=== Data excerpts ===
######
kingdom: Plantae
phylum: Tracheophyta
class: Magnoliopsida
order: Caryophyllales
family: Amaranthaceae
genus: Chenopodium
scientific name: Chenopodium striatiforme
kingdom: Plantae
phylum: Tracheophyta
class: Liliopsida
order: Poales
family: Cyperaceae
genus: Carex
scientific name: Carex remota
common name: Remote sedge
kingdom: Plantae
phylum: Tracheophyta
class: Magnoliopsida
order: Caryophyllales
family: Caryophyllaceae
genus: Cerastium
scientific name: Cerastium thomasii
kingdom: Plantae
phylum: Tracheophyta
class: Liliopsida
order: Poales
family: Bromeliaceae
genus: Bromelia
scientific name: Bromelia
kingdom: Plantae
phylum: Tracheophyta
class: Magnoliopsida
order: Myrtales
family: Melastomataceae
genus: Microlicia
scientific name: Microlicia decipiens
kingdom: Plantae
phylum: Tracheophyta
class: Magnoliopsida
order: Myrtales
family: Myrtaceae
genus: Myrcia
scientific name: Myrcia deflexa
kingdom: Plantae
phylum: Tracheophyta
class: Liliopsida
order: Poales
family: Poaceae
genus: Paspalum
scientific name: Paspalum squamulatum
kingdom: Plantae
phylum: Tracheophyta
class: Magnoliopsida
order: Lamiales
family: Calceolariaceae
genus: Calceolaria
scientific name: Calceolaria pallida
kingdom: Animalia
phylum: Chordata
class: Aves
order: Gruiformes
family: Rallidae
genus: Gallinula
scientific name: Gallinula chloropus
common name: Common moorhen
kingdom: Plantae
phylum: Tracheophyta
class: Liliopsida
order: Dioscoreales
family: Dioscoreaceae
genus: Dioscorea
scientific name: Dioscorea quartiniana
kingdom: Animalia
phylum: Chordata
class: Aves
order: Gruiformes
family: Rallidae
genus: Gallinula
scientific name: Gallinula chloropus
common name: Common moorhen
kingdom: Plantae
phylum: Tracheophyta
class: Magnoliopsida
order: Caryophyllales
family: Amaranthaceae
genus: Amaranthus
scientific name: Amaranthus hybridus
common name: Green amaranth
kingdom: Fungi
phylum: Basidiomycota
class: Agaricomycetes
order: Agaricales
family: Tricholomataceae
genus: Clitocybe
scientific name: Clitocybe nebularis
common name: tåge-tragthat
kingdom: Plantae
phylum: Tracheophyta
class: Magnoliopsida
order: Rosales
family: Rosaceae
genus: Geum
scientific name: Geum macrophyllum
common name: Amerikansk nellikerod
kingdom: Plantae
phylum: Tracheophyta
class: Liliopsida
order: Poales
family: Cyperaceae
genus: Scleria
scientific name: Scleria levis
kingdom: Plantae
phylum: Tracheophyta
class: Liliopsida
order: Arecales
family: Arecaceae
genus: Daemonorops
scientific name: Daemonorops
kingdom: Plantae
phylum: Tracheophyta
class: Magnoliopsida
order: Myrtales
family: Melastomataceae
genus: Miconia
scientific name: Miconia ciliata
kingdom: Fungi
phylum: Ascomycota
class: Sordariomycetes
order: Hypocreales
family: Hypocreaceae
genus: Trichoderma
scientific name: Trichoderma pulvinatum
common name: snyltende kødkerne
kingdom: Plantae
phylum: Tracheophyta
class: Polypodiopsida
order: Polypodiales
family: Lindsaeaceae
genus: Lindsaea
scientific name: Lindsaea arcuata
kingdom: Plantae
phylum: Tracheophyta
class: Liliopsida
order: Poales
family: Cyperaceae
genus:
######
=== EXERCISE DETAILS ===
Rewrite the lines of all the material, switching every "scientific name" to "species" and keeping everything else the same.

=== RESPONSE TO THE TASK ===
kingdom: Plantae
phylum: Tracheophyta
class: Magnoliopsida
order: Caryophyllales
family: Amaranthaceae
genus: Chenopodium
species: Chenopodium striatiforme
kingdom: Plantae
phylum: Tracheophyta
class: Liliopsida
order: Poales
family: Cyperaceae
genus: Carex
species: Carex remota
common name: Remote sedge
kingdom: Plantae
phylum: Tracheophyta
class: Magnoliopsida
order: Caryophyllales
family: Caryophyllaceae
genus: Cerastium
species: Cerastium thomasii
kingdom: Plantae
phylum: Tracheophyta
class: Liliopsida
order: Poales
family: Bromeliaceae
genus: Bromelia
species: Bromelia
kingdom: Plantae
phylum: Tracheophyta
class: Magnoliopsida
order: Myrtales
family: Melastomataceae
genus: Microlicia
species: Microlicia decipiens
kingdom: Plantae
phylum: Tracheophyta
class: Magnoliopsida
order: Myrtales
family: Myrtaceae
genus: Myrcia
species: Myrcia deflexa
kingdom: Plantae
phylum: Tracheophyta
class: Liliopsida
order: Poales
family: Poaceae
genus: Paspalum
species: Paspalum squamulatum
kingdom: Plantae
phylum: Tracheophyta
class: Magnoliopsida
order: Lamiales
family: Calceolariaceae
genus: Calceolaria
species: Calceolaria pallida
kingdom: Animalia
phylum: Chordata
class: Aves
order: Gruiformes
family: Rallidae
genus: Gallinula
species: Gallinula chloropus
common name: Common moorhen
kingdom: Plantae
phylum: Tracheophyta
class: Liliopsida
order: Dioscoreales
family: Dioscoreaceae
genus: Dioscorea
species: Dioscorea quartiniana
kingdom: Animalia
phylum: Chordata
class: Aves
order: Gruiformes
family: Rallidae
genus: Gallinula
species: Gallinula chloropus
common name: Common moorhen
kingdom: Plantae
phylum: Tracheophyta
class: Magnoliopsida
order: Caryophyllales
family: Amaranthaceae
genus: Amaranthus
species: Amaranthus hybridus
common name: Green amaranth
kingdom: Fungi
phylum: Basidiomycota
class: Agaricomycetes
order: Agaricales
family: Tricholomataceae
genus: Clitocybe
species: Clitocybe nebularis
common name: tåge-tragthat
kingdom: Plantae
phylum: Tracheophyta
class: Magnoliopsida
order: Rosales
family: Rosaceae
genus: Geum
species: Geum macrophyllum
common name: Amerikansk nellikerod
kingdom: Plantae
phylum: Tracheophyta
class: Liliopsida
order: Poales
family: Cyperaceae
genus: Scleria
species: Scleria levis
kingdom: Plantae
phylum: Tracheophyta
class: Liliopsida
order: Arecales
family: Arecaceae
genus: Daemonorops
species: Daemonorops
kingdom: Plantae
phylum: Tracheophyta
class: Magnoliopsida
order: Myrtales
family: Melastomataceae
genus: Miconia
species: Miconia ciliata
kingdom: Fungi
phylum: Ascomycota
class: Sordariomycetes
order: Hypocreales
family: Hypocreaceae
genus: Trichoderma
species: Trichoderma pulvinatum
common name: snyltende kødkerne
kingdom: Plantae
phylum: Tracheophyta
class: Polypodiopsida
order: Polypodiales
family: Lindsaeaceae
genus: Lindsaea
species: Lindsaea arcuata
kingdom: Plantae
phylum: Tracheophyta
class: Liliopsida
order: Poales
family: Cyperaceae
genus:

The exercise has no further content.